A Python library for biclustering with functional data
Project description
BiFuncLib: A Python library for biclustering with functional data
BiFuncLib is a Python package that aggregates multiple biclustering methods.
Our package provides biclustering methods for both functional and scalar data (mainly for functional data). The functional-data approaches are further divided into biclustering and local clustering variants.
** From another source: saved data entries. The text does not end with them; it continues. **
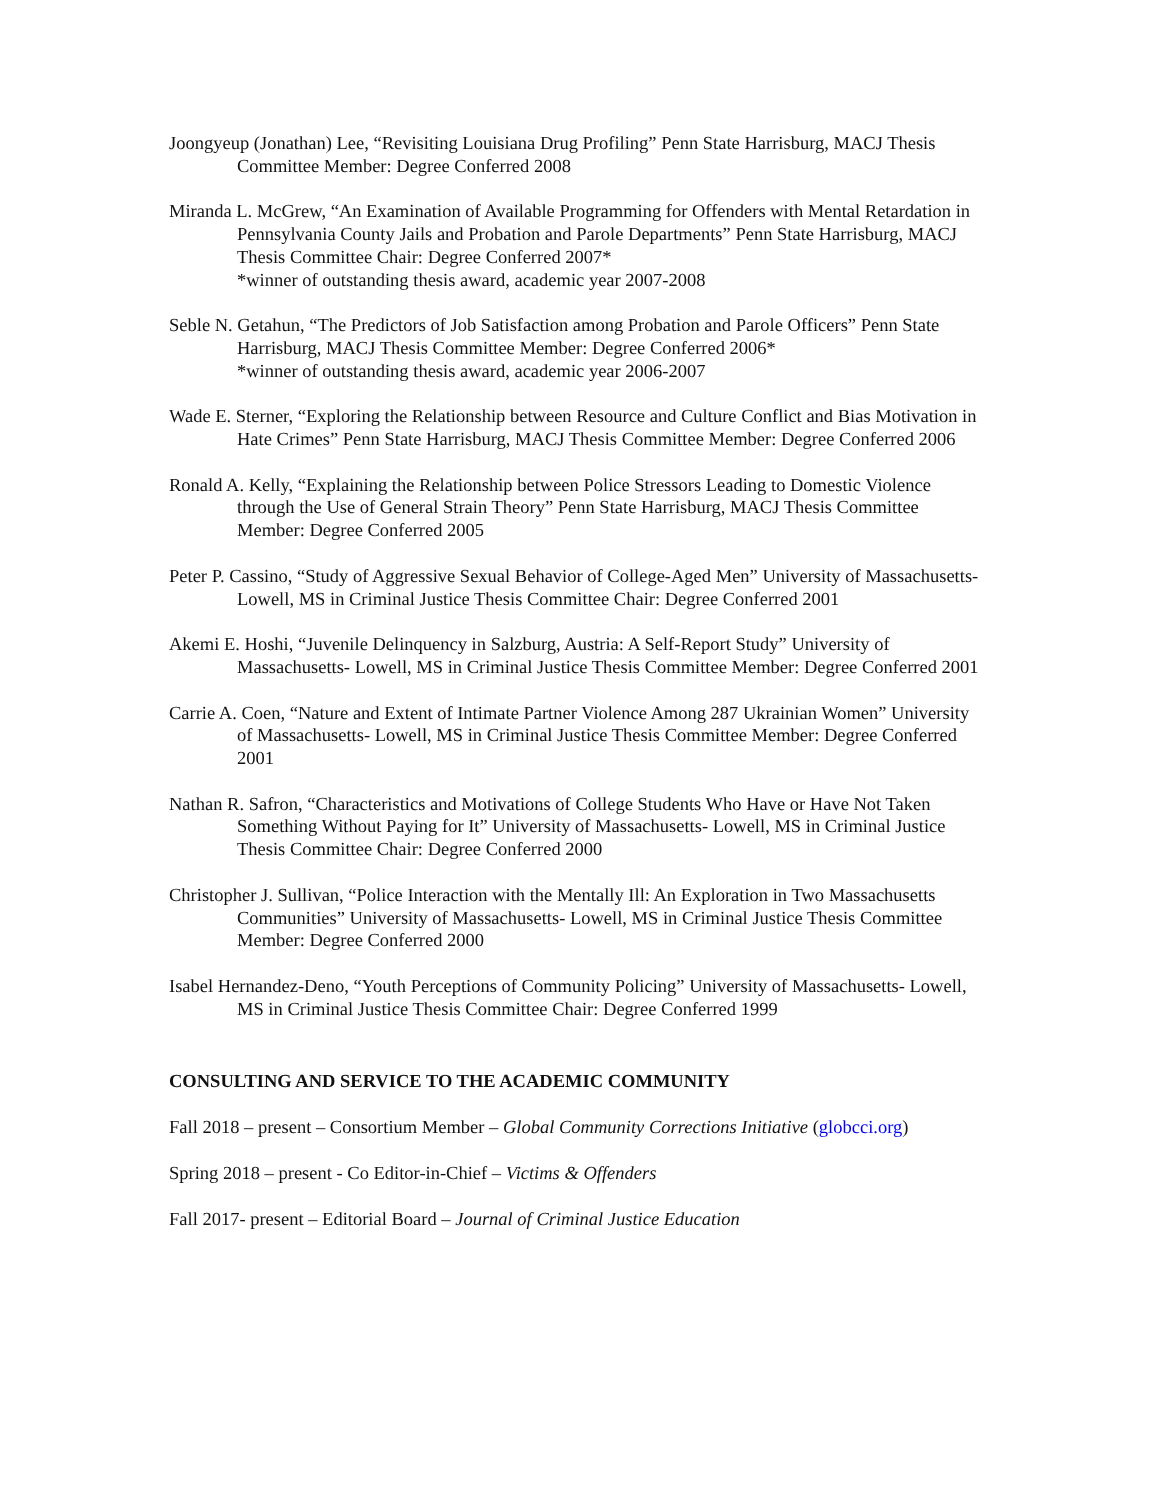Joongyeup (Jonathan) Lee, “Revisiting Louisiana Drug Profiling” Penn State Harrisburg, MACJ Thesis Committee Member: Degree Conferred 2008
Miranda L. McGrew, “An Examination of Available Programming for Offenders with Mental Retardation in Pennsylvania County Jails and Probation and Parole Departments” Penn State Harrisburg, MACJ Thesis Committee Chair: Degree Conferred 2007*
*winner of outstanding thesis award, academic year 2007-2008
Seble N. Getahun, “The Predictors of Job Satisfaction among Probation and Parole Officers” Penn State Harrisburg, MACJ Thesis Committee Member: Degree Conferred 2006*
*winner of outstanding thesis award, academic year 2006-2007
Wade E. Sterner, “Exploring the Relationship between Resource and Culture Conflict and Bias Motivation in Hate Crimes” Penn State Harrisburg, MACJ Thesis Committee Member: Degree Conferred 2006
Ronald A. Kelly, “Explaining the Relationship between Police Stressors Leading to Domestic Violence through the Use of General Strain Theory” Penn State Harrisburg, MACJ Thesis Committee Member: Degree Conferred 2005
Peter P. Cassino, “Study of Aggressive Sexual Behavior of College-Aged Men” University of Massachusetts- Lowell, MS in Criminal Justice Thesis Committee Chair: Degree Conferred 2001
Akemi E. Hoshi, “Juvenile Delinquency in Salzburg, Austria: A Self-Report Study” University of Massachusetts- Lowell, MS in Criminal Justice Thesis Committee Member: Degree Conferred 2001
Carrie A. Coen, “Nature and Extent of Intimate Partner Violence Among 287 Ukrainian Women” University of Massachusetts- Lowell, MS in Criminal Justice Thesis Committee Member: Degree Conferred 2001
Nathan R. Safron, “Characteristics and Motivations of College Students Who Have or Have Not Taken Something Without Paying for It” University of Massachusetts- Lowell, MS in Criminal Justice Thesis Committee Chair: Degree Conferred 2000
Christopher J. Sullivan, “Police Interaction with the Mentally Ill: An Exploration in Two Massachusetts Communities” University of Massachusetts- Lowell, MS in Criminal Justice Thesis Committee Member: Degree Conferred 2000
Isabel Hernandez-Deno, “Youth Perceptions of Community Policing” University of Massachusetts- Lowell, MS in Criminal Justice Thesis Committee Chair: Degree Conferred 1999
CONSULTING AND SERVICE TO THE ACADEMIC COMMUNITY
Fall 2018 – present – Consortium Member – Global Community Corrections Initiative (globcci.org)
Spring 2018 – present - Co Editor-in-Chief – Victims & Offenders
Fall 2017- present – Editorial Board – Journal of Criminal Justice Education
A small set of scalar-data biclustering algorithms has also been included to ensure the package’s extensibility.
For functional data, in standard biclustering, each sample contains multiple functions, and the algorithm jointly clusters both samples and these functions across the entire dataset. In contrast, local clustering assumes only one function per sample; it segments that single function into local pieces and then performs biclustering on the resulting sub-functions.
Methods
This package is capable of handling a variety of biclustering methods, by category:
Functional data (biclustering)
- FunFEM (EM algorithm)
- FunLBM (Latent Block Model)
- FunCC (Cheng and Church)
- FunPF (Penalized Fusion)
Functional data (local clustering)
- FunSparse (Sparse clustering)
- FunSAS (Sparse And Smooth)
- FunLocal (Local clustering)
Scalar data
- Bimax (divide-and-conquer algorithm)
- SSVD (Sparse Singular Value Decomposition)
- CVX (ConVeX biclustering)
BiFuncLib unifies these approaches into a comprehensive and easily extensible biclustering toolkit. The framework is shown below.
We provide a web-based documentation which introduces the meaning of function parameters, the usage of functions, detailed information about methods, and gives examples for each. The web page is available at documentations. This package has been uploaded to PyPI with previous versions, and the web page is available at PyPI package. Users can also check releases to get historical versions.
Installation
It is recommended to use pip for installation:
pip install BiFuncLib
To get further information about installation and independencies, please move to installation instructions.
Quick Start
Below are individual usage examples for each method, including computational results and plots (where applicable).
FunFEM
fem_bifunc performs FunFEM algorithm which allows to cluster functional data by modeling the curves within a common and discriminative functional subspace.
import numpy as np
from BiFuncLib.fem_bifunc import fem_bifunc
from BiFuncLib.simulation_data import fem_sim_data
from BiFuncLib.BsplineFunc import BsplineFunc
from GENetLib.fda_func import create_fourier_basis
basis = create_fourier_basis((0, 181), nbasis=25)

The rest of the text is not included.